It should be noted that the imaging element 10 of the single-lens reflex camera of FIG. 16 may be replaced with a silver halide film. In that case, the mirror holder of this embodiment may be configured in a similar manner to that described below. Also, the photographic lens 1 may be fixedly attached to the camera body 2, or the photographic lens 1 may be configured as an interchangeable lens that is detachable from the body of the camera body 2.

The primary mirror 7 is attached and supported by adhesive or the like to the primary mirror holder 80 shown in FIG. 17, and the swing position is controlled via the primary mirror holder 80. The swing position of the primary mirror 7 and primary mirror holder 80 in FIG. 16 is an observation position where the observation light is reflected in the direction of the viewfinder lens 12 different from that during shooting. When shooting, the primary mirror 7 and primary mirror holder 80 are swung by a drive mechanism (not shown) to the horizontal position in the figure, as shown by the arrow, in synchronization with the opening of the shutter 9. At this time, the sub-mirror 8 is folded in synchronization so that it is approximately flush with the primary mirror holder 80.

The purpose of swinging the primary mirror holder 80 is to move the primary mirror 7 out of the photographing optical path, and to block the optical path between it and the viewfinder lens 12 to prevent ghost images caused by light coming from the direction of the viewfinder lens 12. After shooting, that is, after the necessary exposure has been made to the image sensor 10, the shutter 9 is closed, and in sync with this, the mechanism quickly returns to the position shown in FIG. 16 to project the photographed image on the viewfinder. For this reason, the primary mirror 7 that is swingable via the primary mirror holder 80 and the surrounding mechanism are sometimes called quick return mirrors, etc.

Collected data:

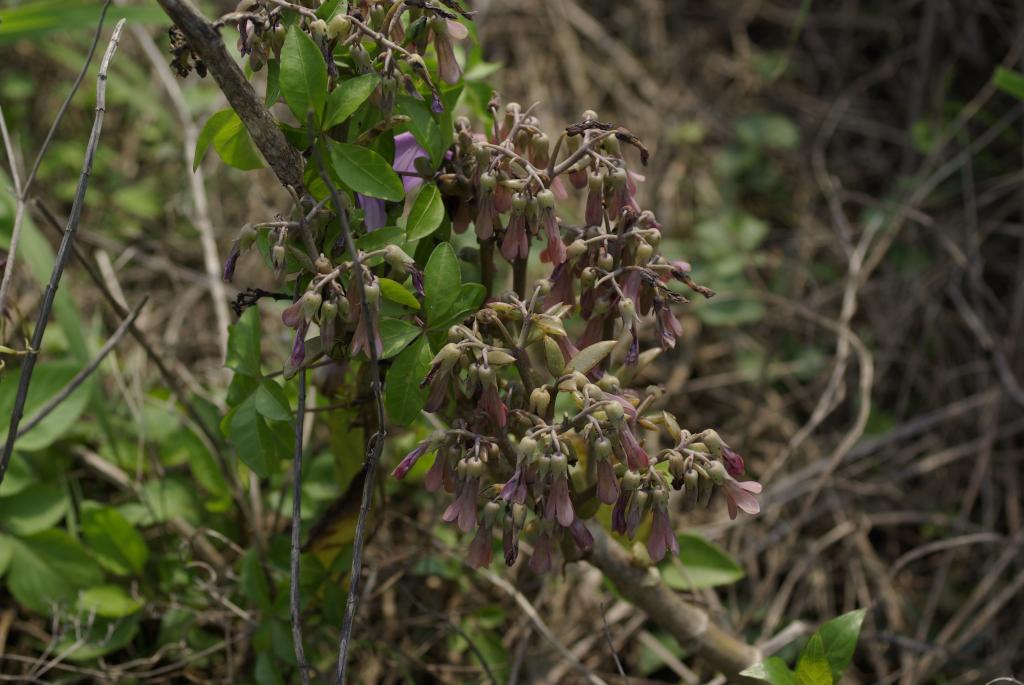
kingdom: Plantae
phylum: Tracheophyta
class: Magnoliopsida
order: Saxifragales
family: Crassulaceae
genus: Kalanchoe
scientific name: Kalanchoe pinnata
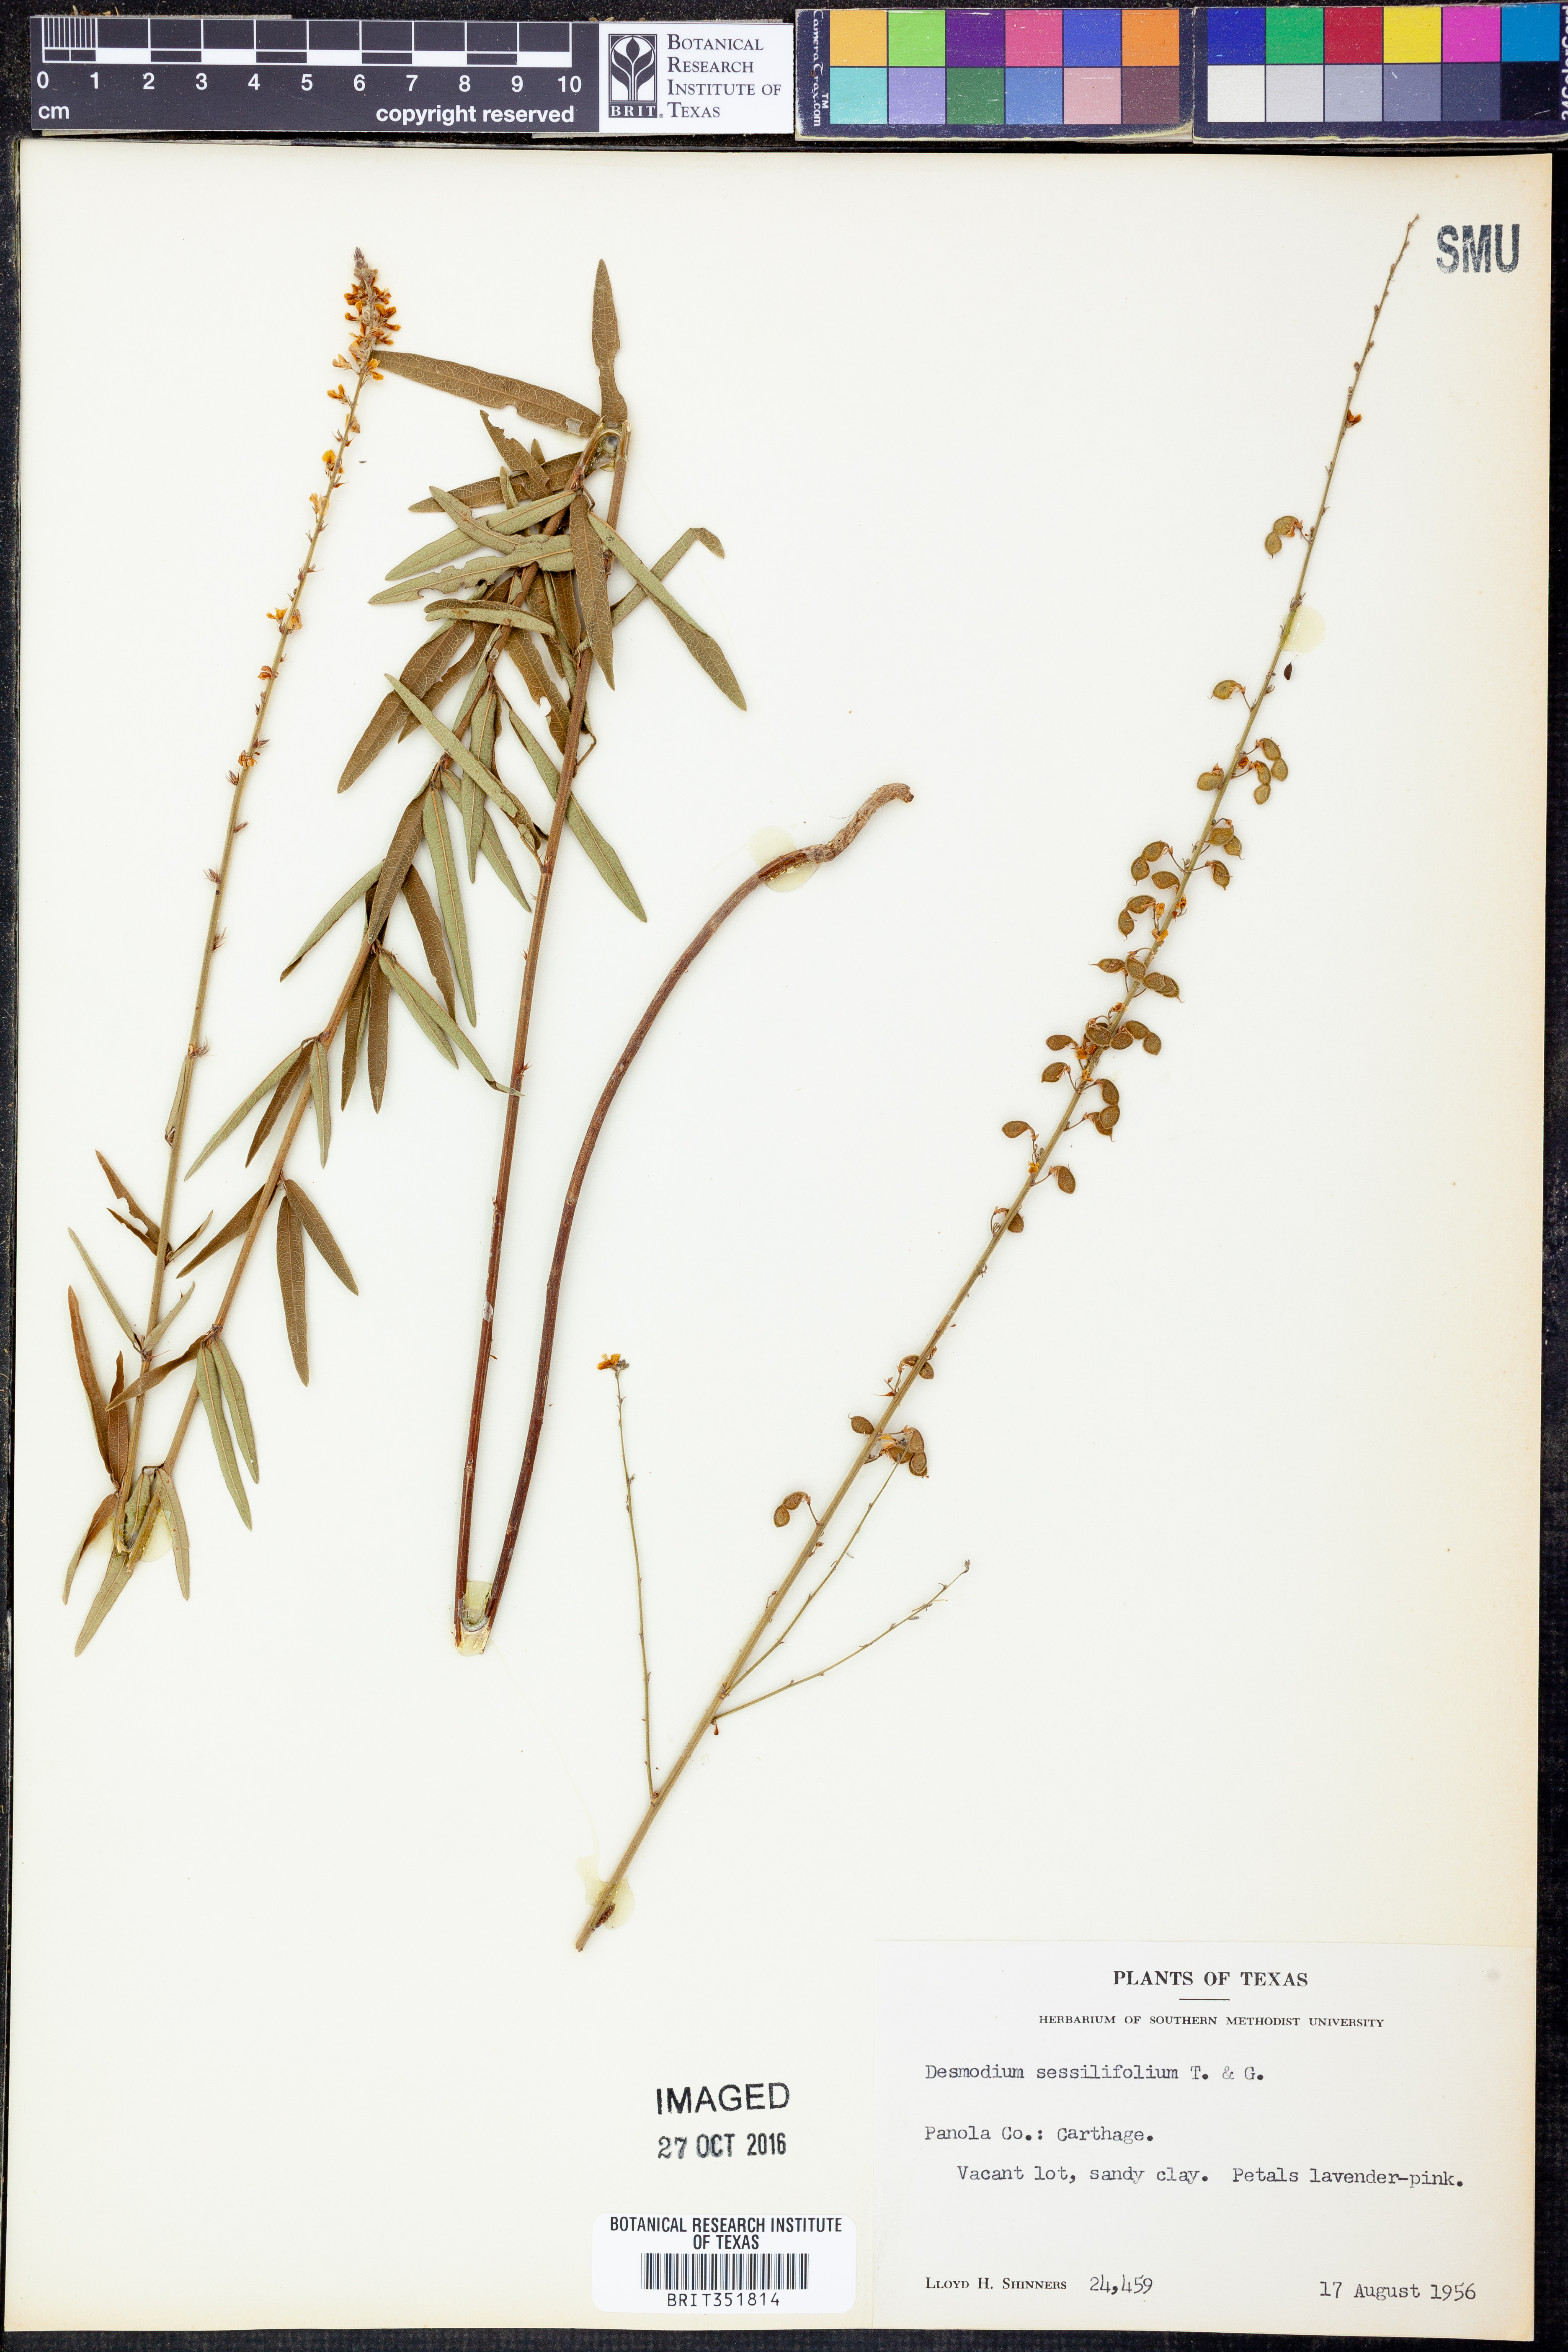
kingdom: Plantae
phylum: Tracheophyta
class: Magnoliopsida
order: Fabales
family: Fabaceae
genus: Desmodium
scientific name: Desmodium sessilifolium
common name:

THE TASKS:
A) List every reference numeral in the camera mirror passage, together with the part it identifies.
B) Return the camera mirror passage from "It should be" up to and including "camera body 2.".

SOLUTION SET:
A)
1: photographic lens
2: camera body
7: primary mirror
8: sub-mirror
9: shutter
10: imaging element (also called the image sensor)
12: viewfinder lens
80: primary mirror holder

B)
It should be noted that the imaging element 10 of the single-lens reflex camera of FIG. 16 may be replaced with a silver halide film. In that case, the mirror holder of this embodiment may be configured in a similar manner to that described below. Also, the photographic lens 1 may be fixedly attached to the camera body 2, or the photographic lens 1 may be configured as an interchangeable lens that is detachable from the body of the camera body 2.